[Page-level text extractions]
--- START ---

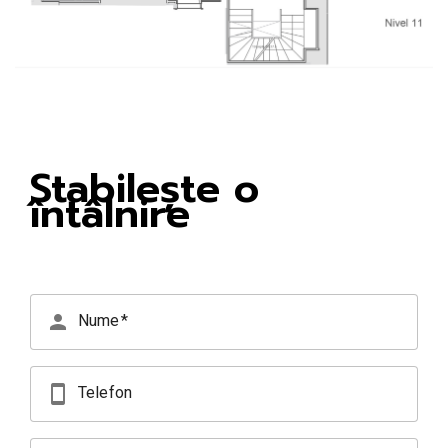
Stabilește o
întâlnire
person
Nume
smartphone
Telefon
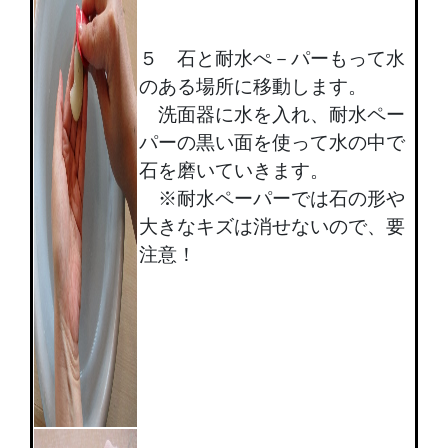
５ 石と耐水ぺ－パーもって水
のある場所に移動します。
洗面器に水を入れ、耐水ペー
パーの黒い面を使って水の中で
石を磨いていきます。
※耐水ペーパーでは石の形や
大きなキズは消せないので、要
注意！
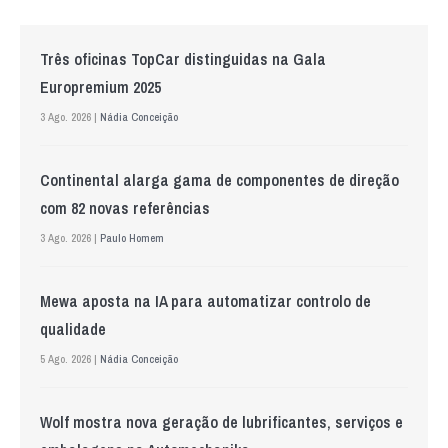
Três oficinas TopCar distinguidas na Gala
Europremium 2025
3 Ago. 2026 |
Nádia Conceição
Continental alarga gama de componentes de direção
com 82 novas referências
3 Ago. 2026 |
Paulo Homem
Mewa aposta na IA para automatizar controlo de
qualidade
5 Ago. 2026 |
Nádia Conceição
Wolf mostra nova geração de lubrificantes, serviços e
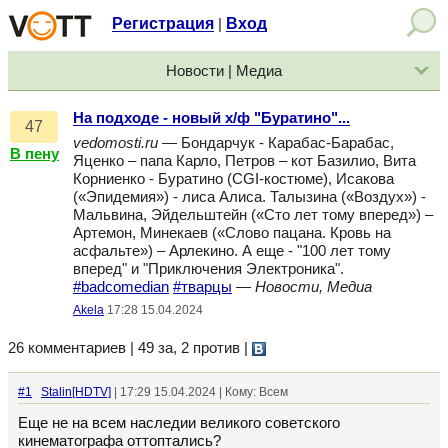
Регистрация
Вход
|
Новости | Медиа
На подходе - новый х/ф "Буратино"...
47
vedomosti.ru
— Бондарчук - Карабас-Барабас,
В пену
Яценко – папа Карло, Петров – кот Базилио, Вита
Корниенко - Буратино (CGI-костюме), Исакова
(«Эпидемия») - лиса Алиса. Талызина («Воздух») -
Мальвина, Эйдельштейн («Сто лет тому вперед») –
Артемон, Минекаев («Слово пацана. Кровь на
асфальте») – Арлекино. А еще - "100 лет тому
вперед" и "Приключения Электроника".
#badcomedian
#тварцы
—
Новости, Медиа
Akela
17:28 15.04.2024
26 комментариев | 49 за, 2 против
|
#1
Stalin[HDTV]
| 17:29 15.04.2024 | Кому: Всем
Еще не на всем наследии великого советского
кинематографа оттоптались?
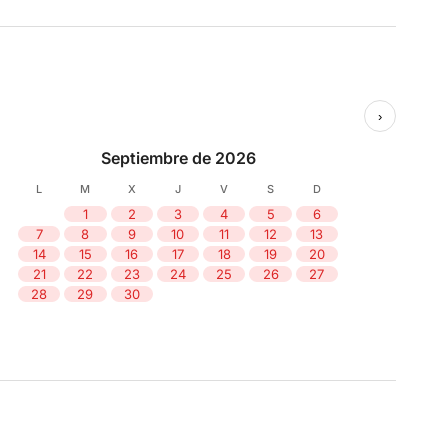
›
Septiembre de 2026
L
M
X
J
V
S
D
1
2
3
4
5
6
7
8
9
10
11
12
13
14
15
16
17
18
19
20
21
22
23
24
25
26
27
28
29
30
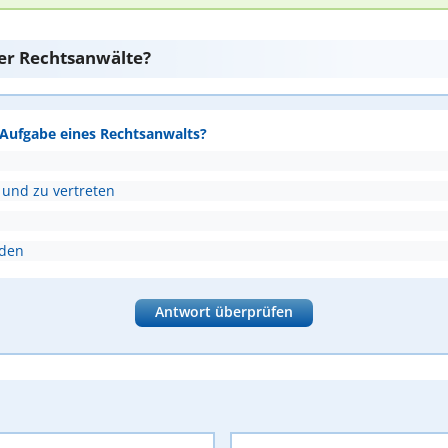
er Rechtsanwälte?
e Aufgabe eines Rechtsanwalts?
 und zu vertreten
nden
Antwort überprüfen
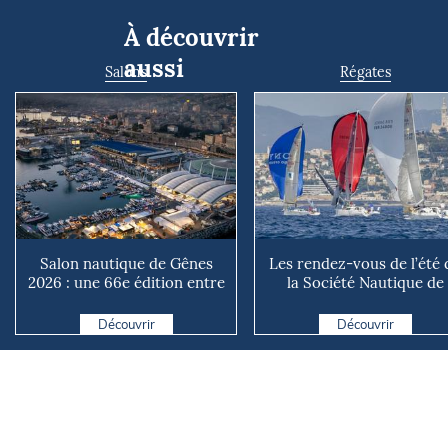
À découvrir
aussi
Salons
Régates
Salon nautique de Gênes
Les rendez-vous de l’été 
2026 : une 66e édition entre
la Société Nautique de
renouveau et ambiti...
Marseille
Découvrir
Découvrir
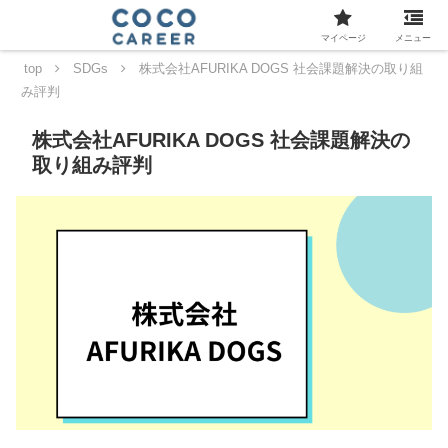
マイページ
メニュー
top
SDGs
株式会社AFURIKA DOGS 社会課題解決の取り組
み評判
株式会社AFURIKA DOGS 社会課題解決の
取り組み評判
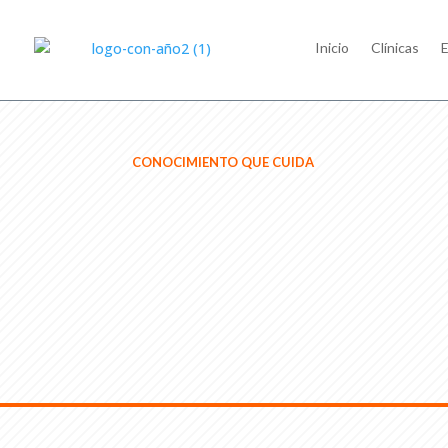
Inicio
Clínicas
E
CONOCIMIENTO QUE CUIDA
sonrisa
Descubre tips de salud bucal, estética dental y
para cuidar y mejorar tu sonrisa. Contenido cre
especialistas certificados.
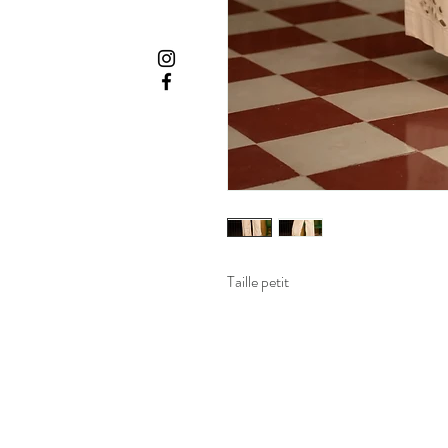
Taille petit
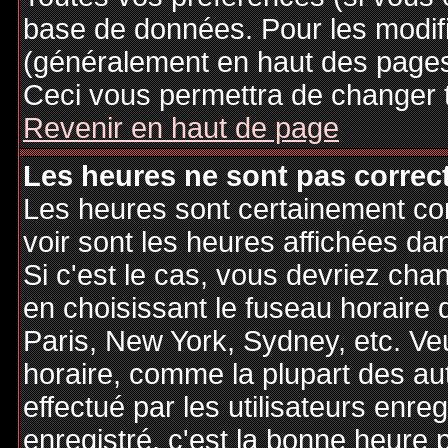
base de données. Pour les modifie
(généralement en haut des pages,
Ceci vous permettra de changer 
Revenir en haut de page
Les heures ne sont pas correct
Les heures sont certainement cor
voir sont les heures affichées dan
Si c'est le cas, vous devriez cha
en choisissant le fuseau horaire 
Paris, New York, Sydney, etc. Ve
horaire, comme la plupart des au
effectué par les utilisateurs enre
enregistré, c'est la bonne heure p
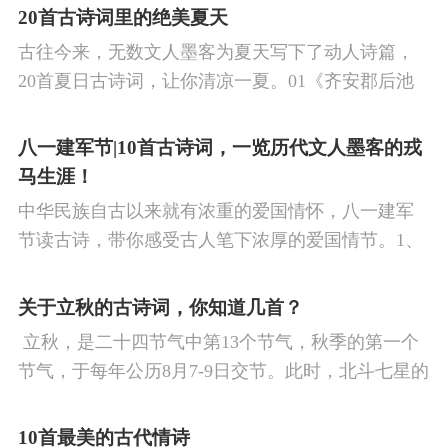
涉及48首诗词，你会背几首？快来（预）习。
20首古诗词里的绝美夏天
古往今来，无数文人墨客为夏天写下了动人诗篇，
20首夏日古诗词，让你清凉一夏。01《齐安郡后池
绝句》唐·杜牧菱透浮萍绿锦池，夏莺千啭弄蔷薇。
尽日无人看微雨，鸳鸯相对浴红衣。
八一建军节|10首古诗词，一览历代文人墨客的戎
马生涯！
中华民族自古以来就有浓重的爱国情怀，八一建军
节读古诗，带你感受古人笔下浓厚的爱国情节。1、
《破阵子·为陈同甫赋壮词以寄之》辛弃疾醉里挑灯
看剑，梦回吹角连营。八百里分麾下炙，五十弦翻
关于立秋的古诗词，你知道几首？
塞外声，沙场秋点兵。
​ 立秋，是二十四节气中第13个节气，秋季的第一个
节气，于每年公历8月7-9日交节。此时，北斗七星的
斗柄指向西南，太阳到达黄经135°。二十四节气反映
了四时“气”的变化，立秋是阳气渐收、阴气渐长，由
10首最美的古代情诗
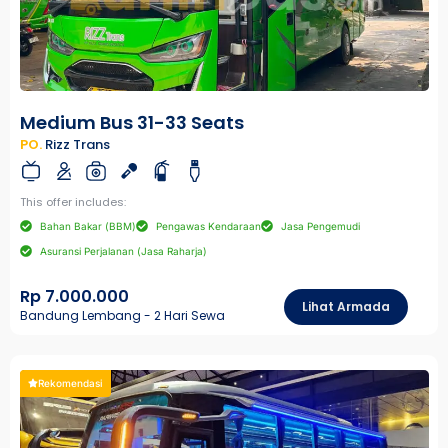
Medium Bus 31-33 Seats
PO.
Rizz Trans
This offer includes:
Bahan Bakar (BBM)
Pengawas Kendaraan
Jasa Pengemudi
Asuransi Perjalanan (Jasa Raharja)
Rp 7.000.000
Lihat Armada
Bandung Lembang - 2 Hari Sewa
Rekomendasi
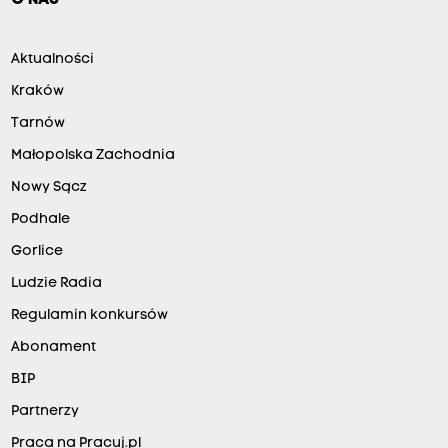
Aktualności
Kraków
Tarnów
Małopolska Zachodnia
Nowy Sącz
Podhale
Gorlice
Ludzie Radia
Regulamin konkursów
Abonament
BIP
Partnerzy
Praca na Pracuj.pl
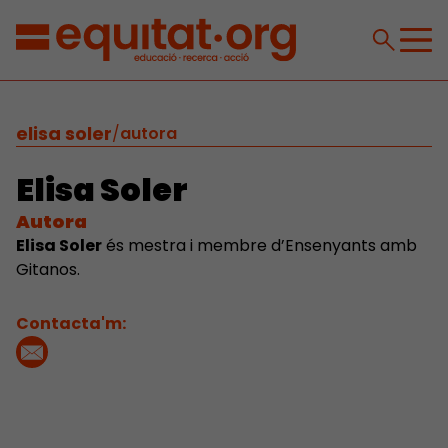
elisa soler
/
autora
Elisa Soler
Autora
Elisa Soler
és mestra i membre d’Ensenyants amb
Gitanos.
Contacta'm:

--- END ---

TASK ITEM: Extract all the entries word for word; omit any pictures.

RESPONSE TO THE EXERCISE:
Stabilește o
întâlnire
person
Nume
smartphone
Telefon
５ 石と耐水ぺ－パーもって水
のある場所に移動します。
洗面器に水を入れ、耐水ペー
パーの黒い面を使って水の中で
石を磨いていきます。
※耐水ペーパーでは石の形や
大きなキズは消せないので、要
注意！
Três oficinas TopCar distinguidas na Gala
Europremium 2025
3 Ago. 2026 |
Nádia Conceição
Continental alarga gama de componentes de direção
com 82 novas referências
3 Ago. 2026 |
Paulo Homem
Mewa aposta na IA para automatizar controlo de
qualidade
5 Ago. 2026 |
Nádia Conceição
Wolf mostra nova geração de lubrificantes, serviços e
Регистрация
Вход
|
Новости | Медиа
На подходе - новый х/ф "Буратино"...
47
vedomosti.ru
— Бондарчук - Карабас-Барабас,
В пену
Яценко – папа Карло, Петров – кот Базилио, Вита
Корниенко - Буратино (CGI-костюме), Исакова
(«Эпидемия») - лиса Алиса. Талызина («Воздух») -
Мальвина, Эйдельштейн («Сто лет тому вперед») –
Артемон, Минекаев («Слово пацана. Кровь на
асфальте») – Арлекино. А еще - "100 лет тому
вперед" и "Приключения Электроника".
#badcomedian
#тварцы
—
Новости, Медиа
Akela
17:28 15.04.2024
26 комментариев | 49 за, 2 против
|
#1
Stalin[HDTV]
| 17:29 15.04.2024 | Кому: Всем
Еще не на всем наследии великого советского
кинематографа оттоптались?
›
Septiembre de 2026
L
M
X
J
V
S
D
1
2
3
4
5
6
7
8
9
10
11
12
13
14
15
16
17
18
19
20
21
22
23
24
25
26
27
28
29
30
er Rechtsanwälte?
e Aufgabe eines Rechtsanwalts?
 und zu vertreten
nden
Antwort überprüfen
À découvrir
aussi
Salons
Régates
Salon nautique de Gênes
Les rendez-vous de l’été 
2026 : une 66e édition entre
la Société Nautique de
renouveau et ambiti...
Marseille
Découvrir
Découvrir
マイページ
メニュー
top
SDGs
株式会社AFURIKA DOGS 社会課題解決の取り組
み評判
株式会社AFURIKA DOGS 社会課題解決の
取り組み評判
Inicio
Clínicas
E
CONOCIMIENTO QUE CUIDA
sonrisa
Descubre tips de salud bucal, estética dental y
para cuidar y mejorar tu sonrisa. Contenido cre
especialistas certificados.
Taille petit
base de données. Pour les modifie
(généralement en haut des pages,
Ceci vous permettra de changer 
Revenir en haut de page
Les heures ne sont pas correct
Les heures sont certainement cor
voir sont les heures affichées dan
Si c'est le cas, vous devriez cha
en choisissant le fuseau horaire 
Paris, New York, Sydney, etc. Ve
horaire, comme la plupart des au
effectué par les utilisateurs enre
enregistré, c'est la bonne heure p
涉及48首诗词，你会背几首？快来（预）习。
20首古诗词里的绝美夏天
古往今来，无数文人墨客为夏天写下了动人诗篇，
20首夏日古诗词，让你清凉一夏。01《齐安郡后池
绝句》唐·杜牧菱透浮萍绿锦池，夏莺千啭弄蔷薇。
尽日无人看微雨，鸳鸯相对浴红衣。
八一建军节|10首古诗词，一览历代文人墨客的戎
马生涯！
中华民族自古以来就有浓重的爱国情怀，八一建军
节读古诗，带你感受古人笔下浓厚的爱国情节。1、
《破阵子·为陈同甫赋壮词以寄之》辛弃疾醉里挑灯
看剑，梦回吹角连营。八百里分麾下炙，五十弦翻
关于立秋的古诗词，你知道几首？
塞外声，沙场秋点兵。
​ 立秋，是二十四节气中第13个节气，秋季的第一个
节气，于每年公历8月7-9日交节。此时，北斗七星的
斗柄指向西南，太阳到达黄经135°。二十四节气反映
了四时“气”的变化，立秋是阳气渐收、阴气渐长，由
10首最美的古代情诗
Medium Bus 31-33 Seats
PO.
Rizz Trans
This offer includes:
Bahan Bakar (BBM)
Pengawas Kendaraan
Jasa Pengemudi
Asuransi Perjalanan (Jasa Raharja)
Rp 7.000.000
Lihat Armada
Bandung Lembang - 2 Hari Sewa
Rekomendasi
Aktualności
Kraków
Tarnów
Małopolska Zachodnia
Nowy Sącz
Podhale
Gorlice
Ludzie Radia
Regulamin konkursów
Abonament
BIP
Partnerzy
Praca na Pracuj.pl
elisa soler
/
autora
Elisa Soler
Autora
Elisa Soler
és mestra i membre d’Ensenyants amb
Gitanos.
Contacta'm:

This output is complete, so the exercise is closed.